The quasicrystal isn’t a classical effect. By computing the zero-point quantum fluctuations, the irreducible quantum jitter electrons retain even at absolute zero, the team showed these fluctuations actually stabilize the quasicrystal relative to competing crystal phases. Remove quantum mechanics, and the quasicrystal disappears.

Why It Matters

Electronic quasicrystals have been theorized and hinted at in moiré systems (twisted stacks of atomically thin materials like graphene on boron nitride), but this work delivers one of the clearest theoretical predictions of a quasicrystalline electron phase stabilized by quantum mechanics alone. That distinction matters. Classical quasicrystals, like the aluminum-manganese alloys behind Dan Shechtman’s 2011 Nobel Prize, are metastable: not the true lowest-energy state, but patterns frozen in during cooling.
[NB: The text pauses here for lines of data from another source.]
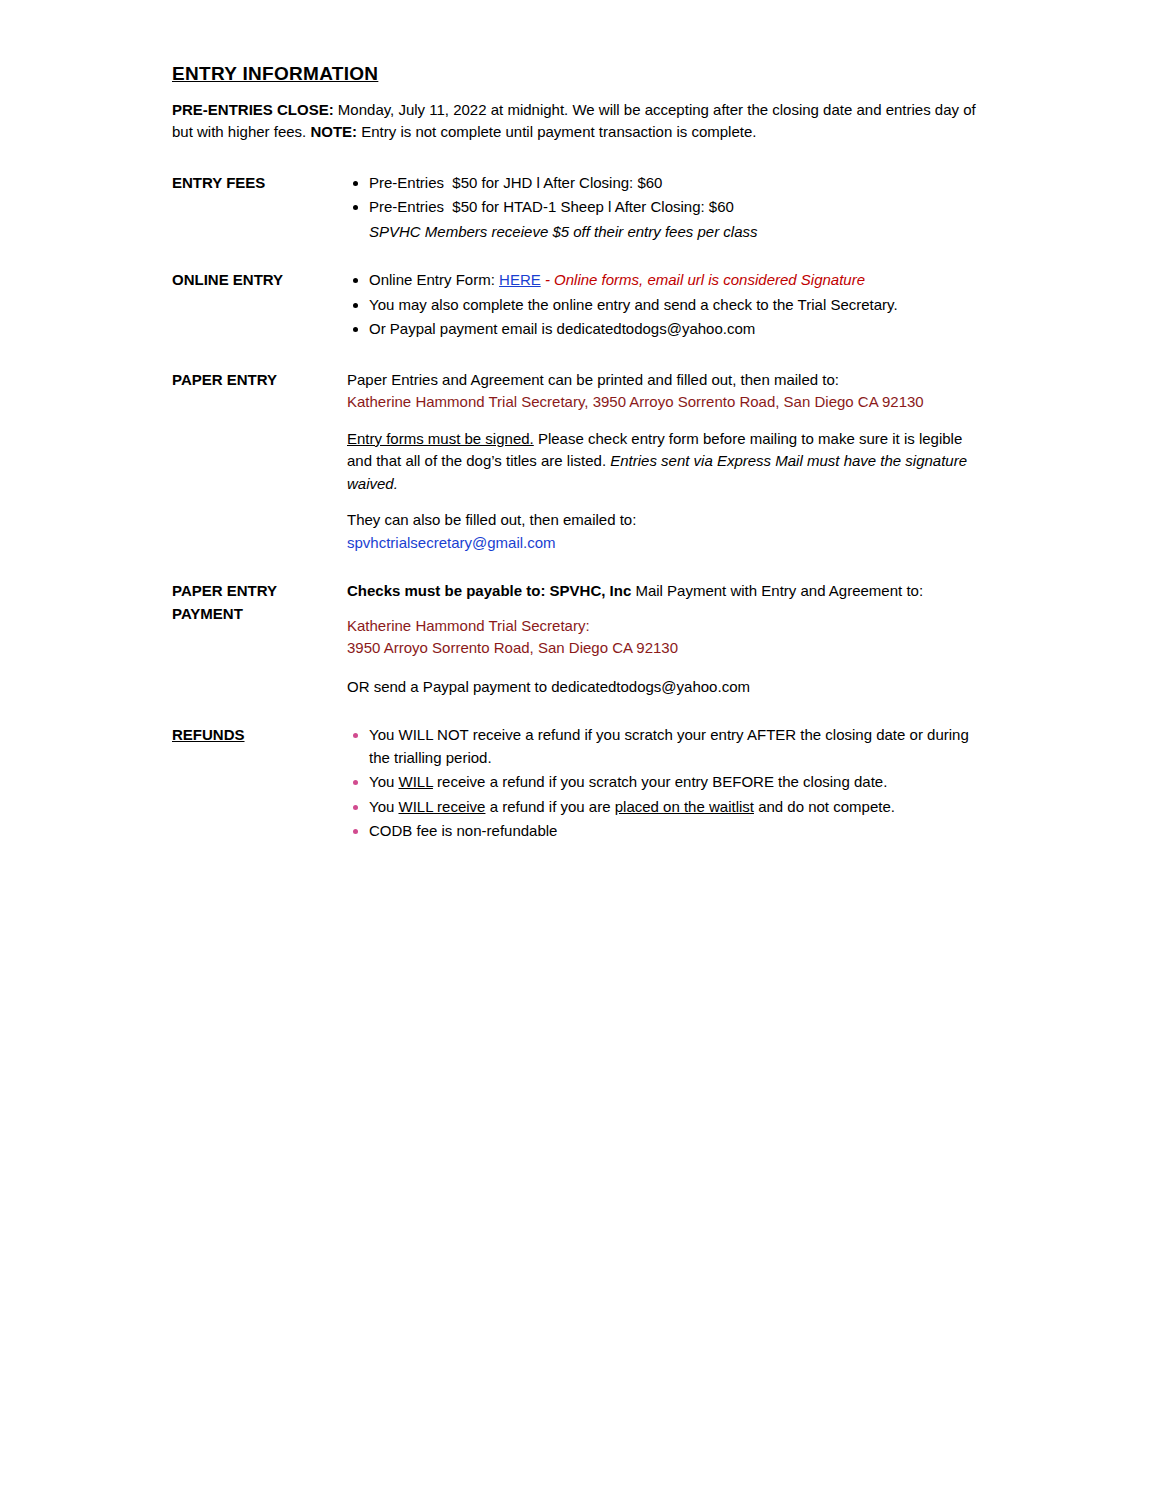ENTRY INFORMATION
PRE‑ENTRIES CLOSE: Monday, July 11, 2022 at midnight. We will be accepting after the closing date and entries day of but with higher fees. NOTE: Entry is not complete until payment transaction is complete.
| ENTRY FEES | Pre-Entries $50 for JHD l After Closing: $60 Pre-Entries $50 for HTAD-1 Sheep l After Closing: $60 SPVHC Members receieve $5 off their entry fees per class |
| ONLINE ENTRY | Online Entry Form: HERE - Online forms, email url is considered Signature You may also complete the online entry and send a check to the Trial Secretary. Or Paypal payment email is dedicatedtodogs@yahoo.com |
| PAPER ENTRY | Paper Entries and Agreement can be printed and filled out, then mailed to: Katherine Hammond Trial Secretary, 3950 Arroyo Sorrento Road, San Diego CA 92130 Entry forms must be signed. Please check entry form before mailing to make sure it is legible and that all of the dog’s titles are listed. Entries sent via Express Mail must have the signature waived. They can also be filled out, then emailed to: spvhctrialsecretary@gmail.com |
| PAPER ENTRY PAYMENT | Checks must be payable to: SPVHC, Inc Mail Payment with Entry and Agreement to: Katherine Hammond Trial Secretary: 3950 Arroyo Sorrento Road, San Diego CA 92130 OR send a Paypal payment to dedicatedtodogs@yahoo.com |
| REFUNDS | You WILL NOT receive a refund if you scratch your entry AFTER the closing date or during the trialling period. You WILL receive a refund if you scratch your entry BEFORE the closing date. You WILL receive a refund if you are placed on the waitlist and do not compete. CODB fee is non-refundable |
A true quantum quasicrystal is a genuine ground state, the lowest-energy configuration at zero temperature.

The predictions are directly testable. GaAs quantum wells of the relevant thickness and electron density are already fabricated in laboratories. The quasicrystal’s 12-fold diffraction pattern and anomalous transport properties should be visible in existing experimental setups. The same physics may appear in van der Waals heterostructures (atomically thin layers of different materials stacked like sheets of paper), where layer thickness and density can be tuned with extraordinary precision.
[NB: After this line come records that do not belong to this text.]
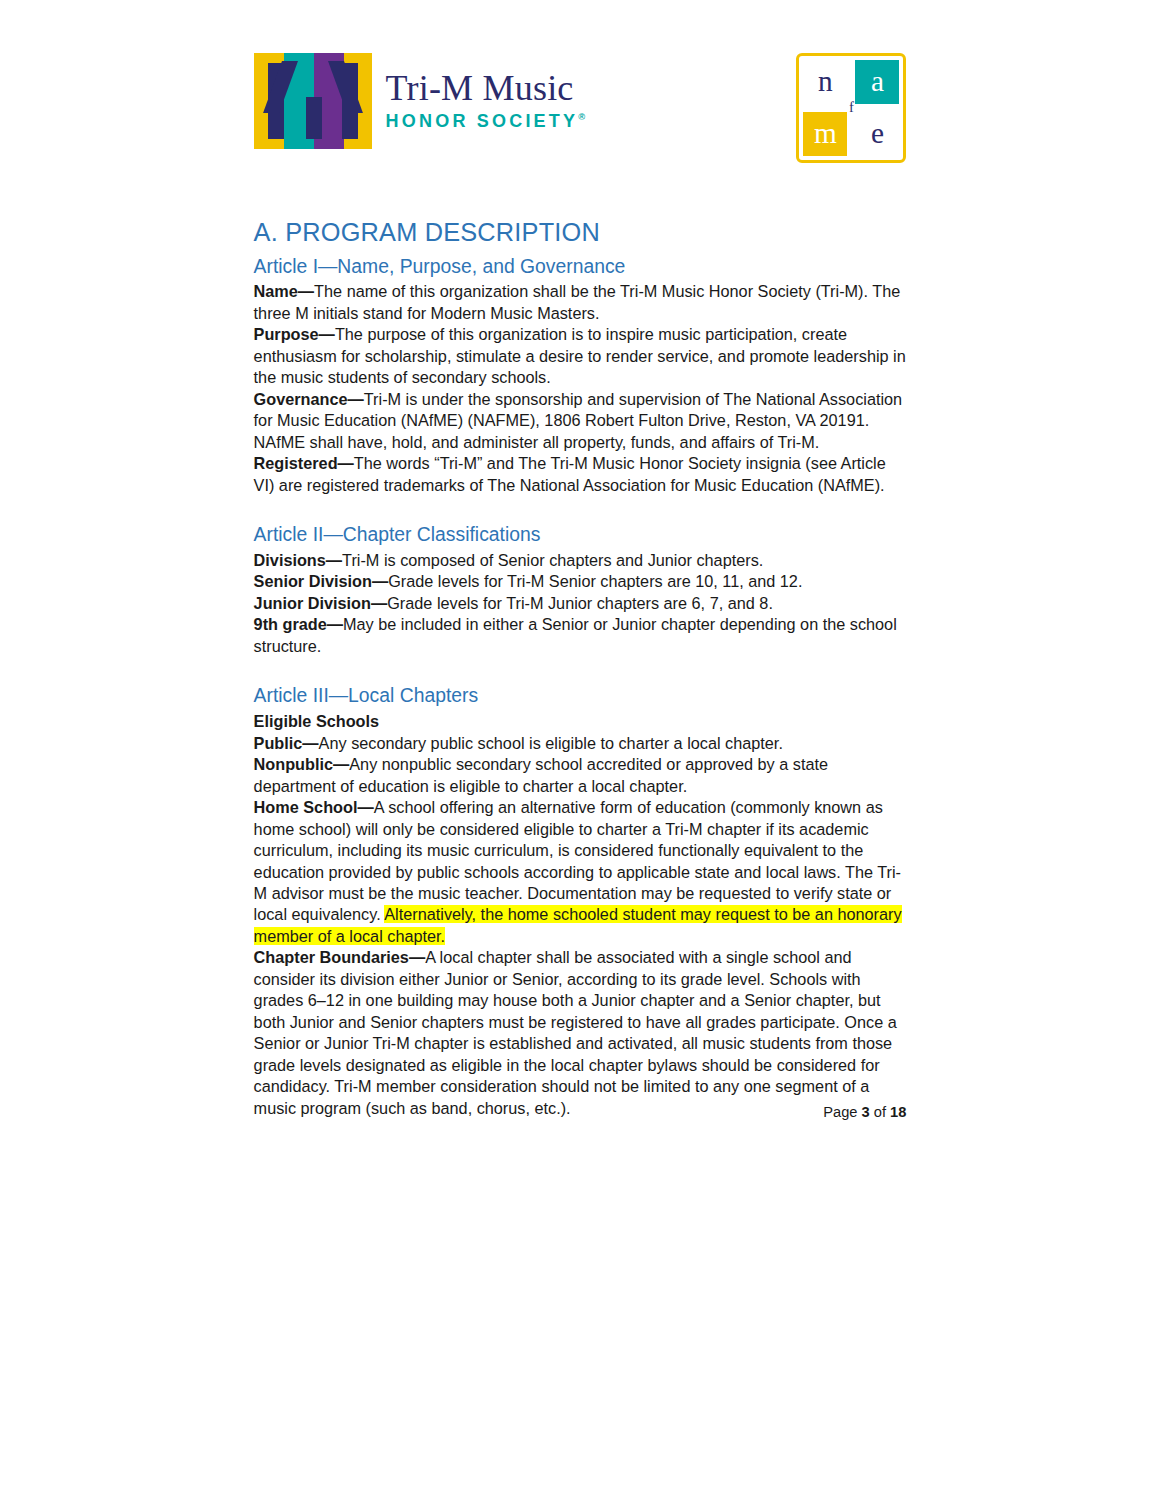Tri-M Music
HONOR SOCIETY®
n a m e f
A. PROGRAM DESCRIPTION
Article I—Name, Purpose, and Governance
Name—The name of this organization shall be the Tri-M Music Honor Society (Tri-M). The three M initials stand for Modern Music Masters.
Purpose—The purpose of this organization is to inspire music participation, create enthusiasm for scholarship, stimulate a desire to render service, and promote leadership in the music students of secondary schools.
Governance—Tri-M is under the sponsorship and supervision of The National Association for Music Education (NAfME) (NAFME), 1806 Robert Fulton Drive, Reston, VA 20191. NAfME shall have, hold, and administer all property, funds, and affairs of Tri-M.
Registered—The words “Tri-M” and The Tri-M Music Honor Society insignia (see Article VI) are registered trademarks of The National Association for Music Education (NAfME).
Article II—Chapter Classifications
Divisions—Tri-M is composed of Senior chapters and Junior chapters.
Senior Division—Grade levels for Tri-M Senior chapters are 10, 11, and 12.
Junior Division—Grade levels for Tri-M Junior chapters are 6, 7, and 8.
9th grade—May be included in either a Senior or Junior chapter depending on the school structure.
Article III—Local Chapters
Eligible Schools
Public—Any secondary public school is eligible to charter a local chapter.
Nonpublic—Any nonpublic secondary school accredited or approved by a state department of education is eligible to charter a local chapter.
Home School—A school offering an alternative form of education (commonly known as home school) will only be considered eligible to charter a Tri-M chapter if its academic curriculum, including its music curriculum, is considered functionally equivalent to the education provided by public schools according to applicable state and local laws. The Tri-M advisor must be the music teacher. Documentation may be requested to verify state or local equivalency. Alternatively, the home schooled student may request to be an honorary member of a local chapter.
Chapter Boundaries—A local chapter shall be associated with a single school and consider its division either Junior or Senior, according to its grade level. Schools with grades 6–12 in one building may house both a Junior chapter and a Senior chapter, but both Junior and Senior chapters must be registered to have all grades participate. Once a Senior or Junior Tri-M chapter is established and activated, all music students from those grade levels designated as eligible in the local chapter bylaws should be considered for candidacy. Tri-M member consideration should not be limited to any one segment of a music program (such as band, chorus, etc.).
Page 3 of 18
Beyond the specific prediction, the approach itself is the point. The neural network didn’t start with a quasicrystal as an assumed answer. It found one. AI-powered first-principles simulations have reached the stage where they can discover new physics, not just compute known answers faster.

Bottom Line: MIT researchers used a neural network to simulate strongly interacting electrons in semiconductor quantum wells from first principles and discovered a new quantum phase of matter: the electronic quasicrystal, stabilized entirely by quantum fluctuations. The prediction is testable in real materials today.